■ **Selected excerpt**:
[C2_W4_Lab_1_WeatherData] Question about train/ val split for time series data

Hi team,

Thank you for the wonderful course. I have a question regarding the train/ eval split on the time series dataset.

In the lab, we use ExampleGen to do train/ eval split. Doesn’t this break the continuity of the timestep?

Say problem is to use HISTORY_SIZE = 2 (x_t-1, x_t) to FUTURE_TARGET=1 (y_t+1).

And we have the time series data with 6 data points [(x0, y0), (x1, y1), …, (x8, y8)] where x_i is the feature vector at the time index i and y_i is the label at the time step i.

Then we get something like

train: [(x0, y0), (x1, y1), (x2, y2), (x5, y5), (x7, y7), (x8, y8)]

val: [(x3, y3), (x4, y4), (x6, y6)]

Then in the training batch, we can have something like this

training datapoints (features list, target list) : ([x1, x2], y5)

Does this make sense? Or did I misunderstood something?

I am confused if this is the way to split the train/ eval data especially when we are trying to prepare the data to train LSTM network as stated in the notebook?

Shouldn’t we do it like this?

train: [(x0, y0), (x1, y1), (x2, y2), (x3, y3), (x4, y4), (x5, y5)]

val: [(x6, y6), (x7, y7), (x8, y8)]

But again for this case, we might introduce the distribution shift to the train/ val because the features/ target itself might have trends which vary over time.

Best Regards,

surfii3z

Hi! Welcome to Discourse! Thank you for pointing this out! I think you’re right and the shuffling of the dataset might have affected the periodicity. We’ll investigate this and update the notebook if needed. Thanks again!

Hi @chris.favila T

Thank you for your kind response

I am looking forward for the clarification.

Best

Surfii3z

■ **Work instruction A**: In the forum thread about splitting time series data, what does the lab use to do the train/eval split?
■ **Work instruction B**: Translate this sentence from the forum thread about splitting time series data into German: "Doesn’t this break the continuity of the timestep?"

■ **Listed entries**:
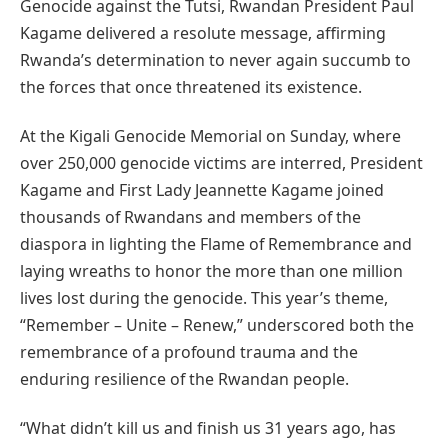
Genocide against the Tutsi, Rwandan President Paul
Kagame delivered a resolute message, affirming
Rwanda’s determination to never again succumb to
the forces that once threatened its existence.
At the Kigali Genocide Memorial on Sunday, where
over 250,000 genocide victims are interred, President
Kagame and First Lady Jeannette Kagame joined
thousands of Rwandans and members of the
diaspora in lighting the Flame of Remembrance and
laying wreaths to honor the more than one million
lives lost during the genocide. This year’s theme,
“Remember – Unite – Renew,” underscored both the
remembrance of a profound trauma and the
enduring resilience of the Rwandan people.
“What didn’t kill us and finish us 31 years ago, has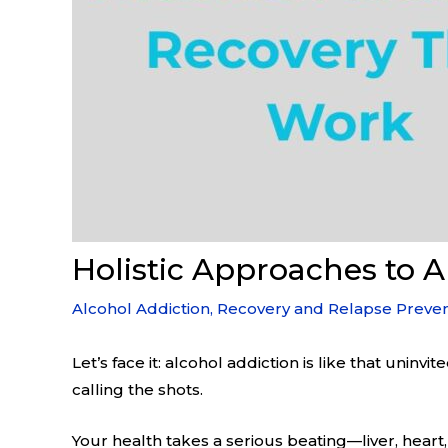
Holistic Approaches to 
Alcohol Addiction
,
Recovery and Relapse Preven
Let’s face it: alcohol addiction is like that uninv
calling the shots.
Your health takes a serious beating—liver, heart,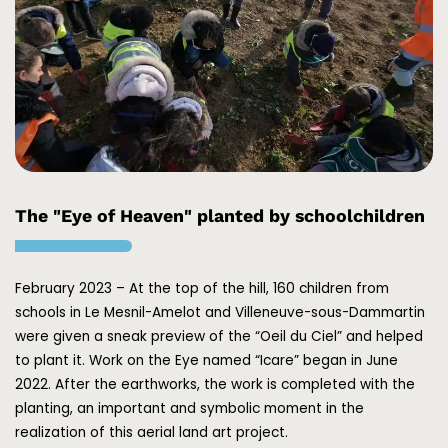
The "Eye of Heaven" planted by schoolchildren
February 2023 – At the top of the hill, 160 children from
schools in Le Mesnil-Amelot and Villeneuve-sous-Dammartin
were given a sneak preview of the “Oeil du Ciel” and helped
to plant it. Work on the Eye named “Icare” began in June
2022. After the earthworks, the work is completed with the
planting, an important and symbolic moment in the
realization of this aerial land art project.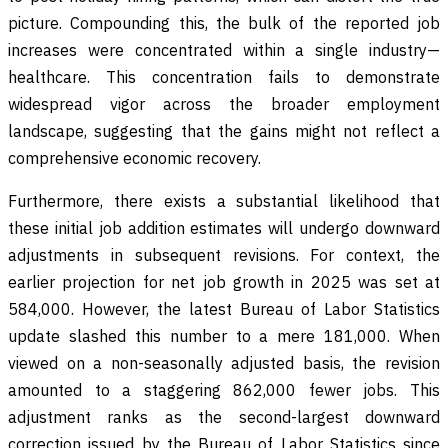
picture. Compounding this, the bulk of the reported job
increases were concentrated within a single industry—
healthcare. This concentration fails to demonstrate
widespread vigor across the broader employment
landscape, suggesting that the gains might not reflect a
comprehensive economic recovery.
Furthermore, there exists a substantial likelihood that
these initial job addition estimates will undergo downward
adjustments in subsequent revisions. For context, the
earlier projection for net job growth in 2025 was set at
584,000. However, the latest Bureau of Labor Statistics
update slashed this number to a mere 181,000. When
viewed on a non-seasonally adjusted basis, the revision
amounted to a staggering 862,000 fewer jobs. This
adjustment ranks as the second-largest downward
correction issued by the Bureau of Labor Statistics since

■ **Written response A**: ExampleGen

■ **Written response B**: Unterbricht das nicht die Kontinuität des Zeitschritts?